George Moscone - Career - Mayor of San Francisco

Mayor of San Francisco

Moscone decided in 1975 to run for Mayor of San Francisco. In a close race in November of that year, Moscone placed first with conservative city supervisor John Barbagelata second and moderate supervisor Dianne Feinstein coming in third. Moscone and Barbagelata thus both advanced to the mandated runoff election in December where Moscone narrowly defeated the conservative supervisor. Liberals also won the city's other top executive offices that year as Joseph Freitas was elected District attorney and Richard Hongisto was re-elected to his office of Sheriff. Members of the Peoples Temple saturated San Francisco neighborhoods, distributing slate cards for Moscone, Joseph Freitas and Hongisto.

The Peoples Temple also worked to get out the vote in precincts where Moscone received a 12 to 1 vote margin over Barbagelata. After Peoples Temple's work and votes by Temple members were instrumental in delivering a close victory for Moscone, Moscone appointed Temple leader Jim Jones as Chairman of the San Francisco Housing Commission.
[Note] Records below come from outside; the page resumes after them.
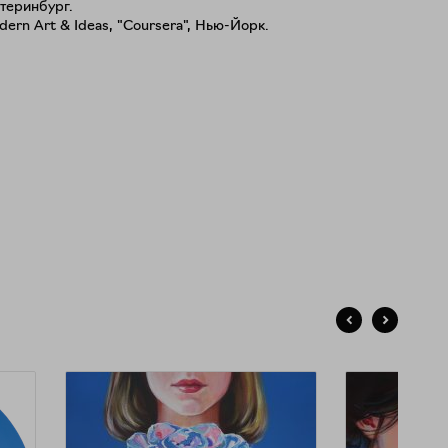
теринбург.
ern Art & Ideas, "Coursera", Нью-Йорк.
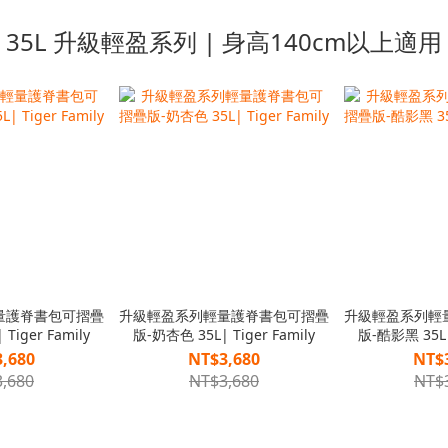
35L 升級輕盈系列 | 身高140cm以上適用
量護脊書包可摺疊
升級輕盈系列輕量護脊書包可摺疊
升級輕盈系列輕
Tiger Family
版-奶杏色 35L| Tiger Family
版-酷影黑 35L| 
,680
NT$3,680
NT$
,680
NT$3,680
NT$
Moscone's first year as Mayor was spent preventing the San Francisco Giants professional baseball team from moving to Toronto and advocating a city-wide ballot initiative in favor of district election to the Board of Supervisors. Moscone was the first mayor to appoint large numbers of women, gays and lesbians and racial minorities to city commissions and advisory boards. Moscone also appointed liberal former Oakland Police Chief Charles Gain to head the San Francisco Police Department. Gain (and by extension Moscone) became highly unpopular among rank and file San Francisco police officers for proposing a settlement to a lawsuit brought by minorities claiming discriminatory recruiting practices by the police force.

In 1977 Moscone, Freitas and Hongisto all easily survived a recall election pushed by defeated Moscone opponent John Barbagelata and business interests. That year also marked the passage of the district election system by San Francisco voters. The city's first district elections for Board of Supervisors took place in November 1977. Among those elected were the city's first openly gay Supervisor, Harvey Milk, single mother and attorney Carol Ruth Silver, Chinese-American Gordon Lau and fireman and former police officer Dan White. Milk, Silver, and Lau along with John Molinari and Robert Gonzales made up Moscone's allies on the Board, while Dan White, Dianne Feinstein, Quentin Kopp, Ella Hill Hutch, Lee Dolson, and Ron Pelosi formed a loosely organized coalition to oppose Moscone and his initiatives. Feinstein was elected President of the Board of Supervisors on a 6–5 vote, with Moscone's supporters backing Lau. It was generally believed that Feinstein, having twice lost election to the office of mayor would support Kopp against Moscone in the 1979 election and retire rather than run for the Board again.